Recorded information:
■ ■ ■ ■ ■

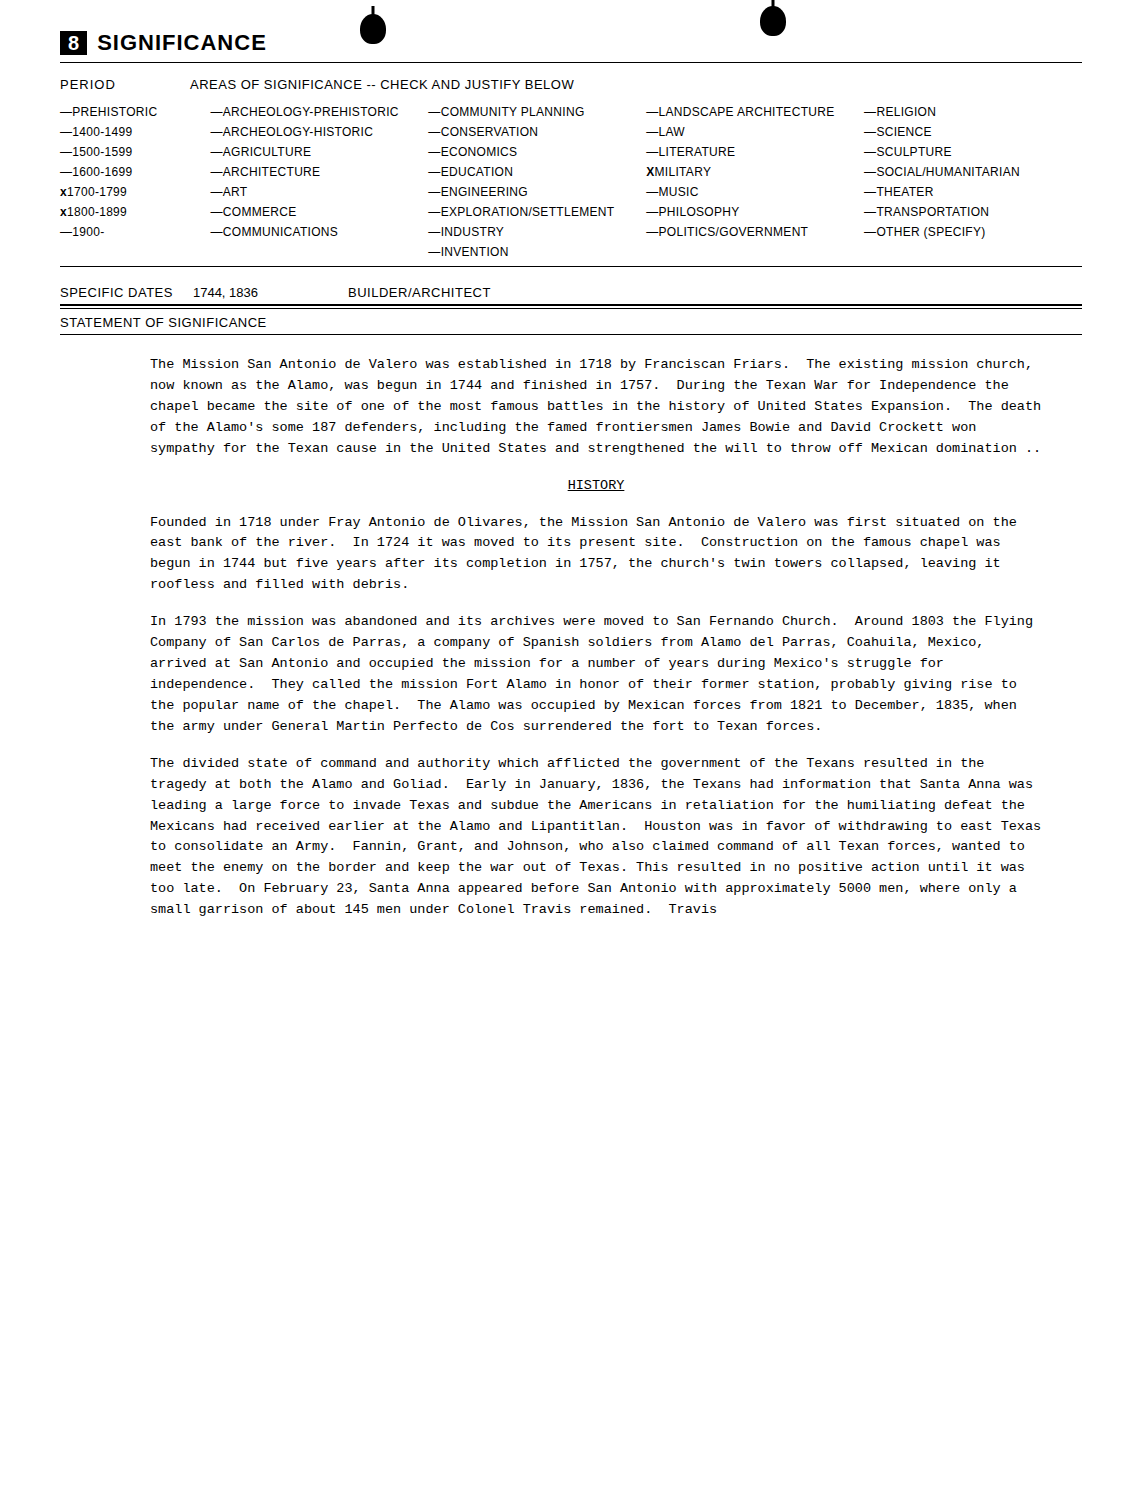8 SIGNIFICANCE
PERIOD
AREAS OF SIGNIFICANCE -- CHECK AND JUSTIFY BELOW
| —PREHISTORIC | —ARCHEOLOGY-PREHISTORIC | —COMMUNITY PLANNING | —LANDSCAPE ARCHITECTURE | —RELIGION |
| —1400-1499 | —ARCHEOLOGY-HISTORIC | —CONSERVATION | —LAW | —SCIENCE |
| —1500-1599 | —AGRICULTURE | —ECONOMICS | —LITERATURE | —SCULPTURE |
| —1600-1699 | —ARCHITECTURE | —EDUCATION | X MILITARY | —SOCIAL/HUMANITARIAN |
| x 1700-1799 | —ART | —ENGINEERING | —MUSIC | —THEATER |
| x 1800-1899 | —COMMERCE | —EXPLORATION/SETTLEMENT | —PHILOSOPHY | —TRANSPORTATION |
| —1900- | —COMMUNICATIONS | —INDUSTRY | —POLITICS/GOVERNMENT | —OTHER (SPECIFY) |
| | | —INVENTION | | |
SPECIFIC DATES
1744, 1836
BUILDER/ARCHITECT
STATEMENT OF SIGNIFICANCE
The Mission San Antonio de Valero was established in 1718 by Franciscan Friars. The existing mission church, now known as the Alamo, was begun in 1744 and finished in 1757. During the Texan War for Independence the chapel became the site of one of the most famous battles in the history of United States Expansion. The death of the Alamo's some 187 defenders, including the famed frontiersmen James Bowie and David Crockett won sympathy for the Texan cause in the United States and strengthened the will to throw off Mexican domination ..
HISTORY
Founded in 1718 under Fray Antonio de Olivares, the Mission San Antonio de Valero was first situated on the east bank of the river. In 1724 it was moved to its present site. Construction on the famous chapel was begun in 1744 but five years after its completion in 1757, the church's twin towers collapsed, leaving it roofless and filled with debris.
In 1793 the mission was abandoned and its archives were moved to San Fernando Church. Around 1803 the Flying Company of San Carlos de Parras, a company of Spanish soldiers from Alamo del Parras, Coahuila, Mexico, arrived at San Antonio and occupied the mission for a number of years during Mexico's struggle for independence. They called the mission Fort Alamo in honor of their former station, probably giving rise to the popular name of the chapel. The Alamo was occupied by Mexican forces from 1821 to December, 1835, when the army under General Martin Perfecto de Cos surrendered the fort to Texan forces.
The divided state of command and authority which afflicted the government of the Texans resulted in the tragedy at both the Alamo and Goliad. Early in January, 1836, the Texans had information that Santa Anna was leading a large force to invade Texas and subdue the Americans in retaliation for the humiliating defeat the Mexicans had received earlier at the Alamo and Lipantitlan. Houston was in favor of withdrawing to east Texas to consolidate an Army. Fannin, Grant, and Johnson, who also claimed command of all Texan forces, wanted to meet the enemy on the border and keep the war out of Texas. This resulted in no positive action until it was too late. On February 23, Santa Anna appeared before San Antonio with approximately 5000 men, where only a small garrison of about 145 men under Colonel Travis remained. Travis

■ ■ ■ ■ ■

To do: Among the entries above, copy exactly only the lines starting with the one containing "The Mission San Antonio de Valero was established" and going through the one containing "In 1793 the", both ends included.

Task solution:
The Mission San Antonio de Valero was established in 1718 by Franciscan Friars. The existing mission church, now known as the Alamo, was begun in 1744 and finished in 1757. During the Texan War for Independence the chapel became the site of one of the most famous battles in the history of United States Expansion. The death of the Alamo's some 187 defenders, including the famed frontiersmen James Bowie and David Crockett won sympathy for the Texan cause in the United States and strengthened the will to throw off Mexican domination ..
HISTORY
Founded in 1718 under Fray Antonio de Olivares, the Mission San Antonio de Valero was first situated on the east bank of the river. In 1724 it was moved to its present site. Construction on the famous chapel was begun in 1744 but five years after its completion in 1757, the church's twin towers collapsed, leaving it roofless and filled with debris.
In 1793 the mission was abandoned and its archives were moved to San Fernando Church. Around 1803 the Flying Company of San Carlos de Parras, a company of Spanish soldiers from Alamo del Parras, Coahuila, Mexico, arrived at San Antonio and occupied the mission for a number of years during Mexico's struggle for independence. They called the mission Fort Alamo in honor of their former station, probably giving rise to the popular name of the chapel. The Alamo was occupied by Mexican forces from 1821 to December, 1835, when the army under General Martin Perfecto de Cos surrendered the fort to Texan forces.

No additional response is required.